--- Exercise input ---
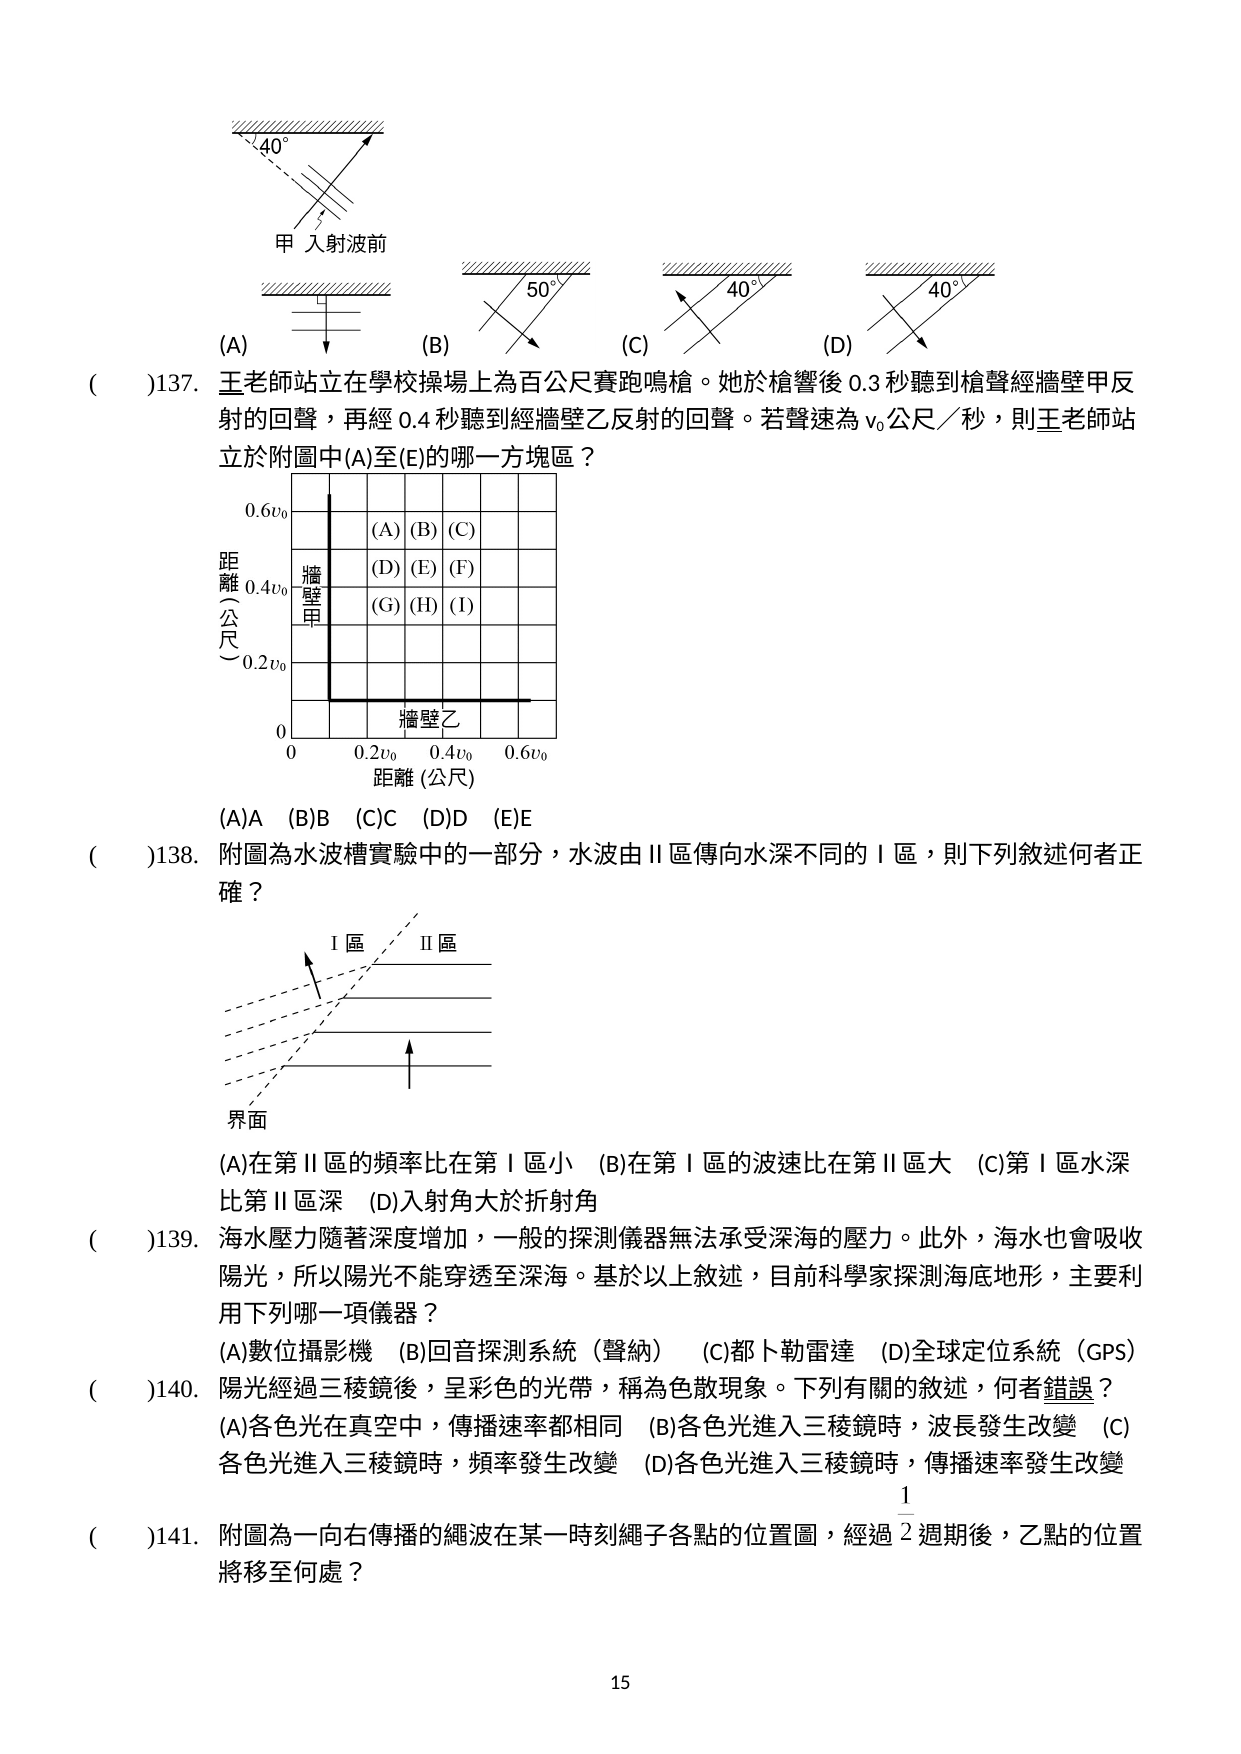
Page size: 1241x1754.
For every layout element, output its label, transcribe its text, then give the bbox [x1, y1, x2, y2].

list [88, 121, 1152, 361]
picture [649, 262, 798, 354]
list 海水壓力隨著深度增加，一般的探測儀器無法承受深海的壓力。此外，海水也會吸收陽光，所以陽光不能穿透至深海。基於以上敘述，目前科學家探測海底地形，主要利用下列哪一項儀器？ (A)數位攝影機 (B)回音探測系統（聲納） (C)都卜勒雷達 (D)全球定位系統（GPS） [88, 1217, 1152, 1367]
picture [248, 282, 397, 354]
list 附圖為水波槽實驗中的一部分，水波由Ⅱ區傳向水深不同的Ⅰ區，則下列敘述何者正確？ (A)在第Ⅱ區的頻率比在第Ⅰ區小 (B)在第Ⅰ區的波速比在第Ⅱ區大 (C)第Ⅰ區水深比第Ⅱ區深 (D)入射角大於折射角 [88, 834, 1152, 1217]
picture [852, 262, 1001, 354]
picture [218, 120, 396, 255]
picture [218, 908, 499, 1135]
list 陽光經過三稜鏡後，呈彩色的光帶，稱為色散現象。下列有關的敘述，何者錯誤？ (A)各色光在真空中，傳播速率都相同 (B)各色光進入三稜鏡時，波長發生改變 (C)各色光進入三稜鏡時，頻率發生改變 (D)各色光進入三稜鏡時，傳播速率發生改變 [88, 1367, 1152, 1480]
list 王老師站立在學校操場上為百公尺賽跑鳴槍。她於槍響後0.3秒聽到槍聲經牆壁甲反射的回聲，再經0.4秒聽到經牆壁乙反射的回聲。若聲速為v0公尺／秒，則王老師站立於附圖中(A)至(E)的哪一方塊區？ (A)A (B)B (C)C (D)D (E)E [88, 361, 1152, 834]
picture [449, 261, 596, 354]
picture [218, 473, 557, 789]
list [88, 1480, 1152, 1589]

--- Your assignment ---
Pictures excluded, repeat the records exactly from their opening line through the line containing "For every layout".

--- Answer to this task ---
Page size: 1241x1754.
For every layout element, output its label, transcribe its text, then give the bbox [x1, y1, x2, y2].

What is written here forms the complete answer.